Oi pessoal, lembram que a Danielle convidou para verem o Rock & Roll com debate depois?
O que acham de irmos num domingo?
Vocês podem mandar o retorno para meu e.mail.
bjs, Beatriz

inveja dos anjos, uma crítica



Queimar o passado e seus vestígios, esse é o mote para “Inveja

A queima do passado e de seus vestígios, esse é o mote para “Inveja dos Anjos”, último espetáculo do Armazém Companhia de teatro, dirigida por Paulo de Moraes, com dramaturgia do próprio e de Maurício Arruda. É o retorno da companhia à criação dramaturgica, e como tal, essa árdua tarefa de apagar o passado acaba por na prática aparecer como o contrário: o emergir de milhões de idéias, temas e histórias que viviam nas cabeças do atores prontas para serem postas em cena.

Três amigos reunidos ao redor de um trilho de trem, pesados pelas marcas de um passado que não retorna, mas que de certa forma, impede que haja um futuro, pois mostra em seu caminho a possibilidade da fuga ou da volta. Esse é só o começo da trama que em tom de memória começa a trazer pequenos fios, tecidos, de estórias de personagens que aos poucos, passam pelos trilhos passando pela gente assim como passaram pelos três.

O cenário de também de Paulo e de Carla Berri é de uma simplicidade imponente, porque ao mesmo tempo que usa o espaço da própria fundição como cenário, projeta em cena um enorme trilho de trem que se bifurca entre o céu e o nada, entre o imaginário e o real, formando um espaço tão próximo como uma casa ou tão distante como um restaurante de beira de estrada.

Contribuindo com a cenografia está a iluminação de Maneco Quinderé de certa forma traz o elemento do real para a cena, por isso é comum se ver nela elementos como os faróis de um trem ou abajures, ou a lua, ou o próprio fogo, que traz a sensibilidade dos ambientes, sempre entre o azul, o claro e o vermelho.

A trilha sonora de Ricco Viana formada por artistas conhecidos do público em geral como Janis Joplin, Radiohead, entre outros, servem para reforçar a aproximação, o afeto, as relações que o espetáculo pretende criar, primeiro entre atores e diretor, depois entre personagens e por fim entre atores, personagens e o público, que se não chega a viver vidas parecidas, pelo menos projetam para si o que a cena transfigura, o que de alguma maneira, se revela numa cena sem emoção caso não seja projetada nenhuma estória sobre àquela narrativa.
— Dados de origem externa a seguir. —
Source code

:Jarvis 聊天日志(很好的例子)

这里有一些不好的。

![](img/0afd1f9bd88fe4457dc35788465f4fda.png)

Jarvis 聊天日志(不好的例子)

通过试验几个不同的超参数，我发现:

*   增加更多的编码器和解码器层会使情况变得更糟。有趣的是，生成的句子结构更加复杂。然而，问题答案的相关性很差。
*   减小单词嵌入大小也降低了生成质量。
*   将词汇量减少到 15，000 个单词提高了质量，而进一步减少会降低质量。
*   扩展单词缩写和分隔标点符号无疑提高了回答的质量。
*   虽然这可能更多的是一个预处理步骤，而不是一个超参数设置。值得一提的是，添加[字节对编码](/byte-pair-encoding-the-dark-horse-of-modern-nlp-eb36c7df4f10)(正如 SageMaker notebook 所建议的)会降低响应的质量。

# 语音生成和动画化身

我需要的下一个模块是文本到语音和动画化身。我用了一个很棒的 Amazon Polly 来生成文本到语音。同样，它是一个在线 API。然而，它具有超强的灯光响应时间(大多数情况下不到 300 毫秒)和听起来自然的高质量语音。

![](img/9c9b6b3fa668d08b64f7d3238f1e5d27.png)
As personagens todas envoltas por um laço de amizade, que por um lado une e por outro as prendem àquele lugar, dialogam entre si num tom quase sombrio até que algum presente retorna à cena e se pode ver a ação delas para que algo na vida mude para melhor, ou se torne pelo menos, num sofrimento válido de se viver. Quanto às atrizes é bom e quase repetitivo ressaltar o excelente trabalho de Patrícia Selonk como Cecília, que participa não só das melhores cenas, prova de que no processo da montagem foi quem apresentou as melhores idéias, como também o maior controle de seu corpo e dos efeitos dele na cena e nos espectadores.

De qualquer maneira é um espetáculo que deve nos pegar pela parte da emoção, se não o fizer provavelmente o julgamento de gosto será prejudicado, o que no meu caso em particular não aconteceu, achei um espetáculo de grande capacidade de alcance, de sensibilização e que cumpre uma das principais funções do teatro: entreter com emoção e inteligência.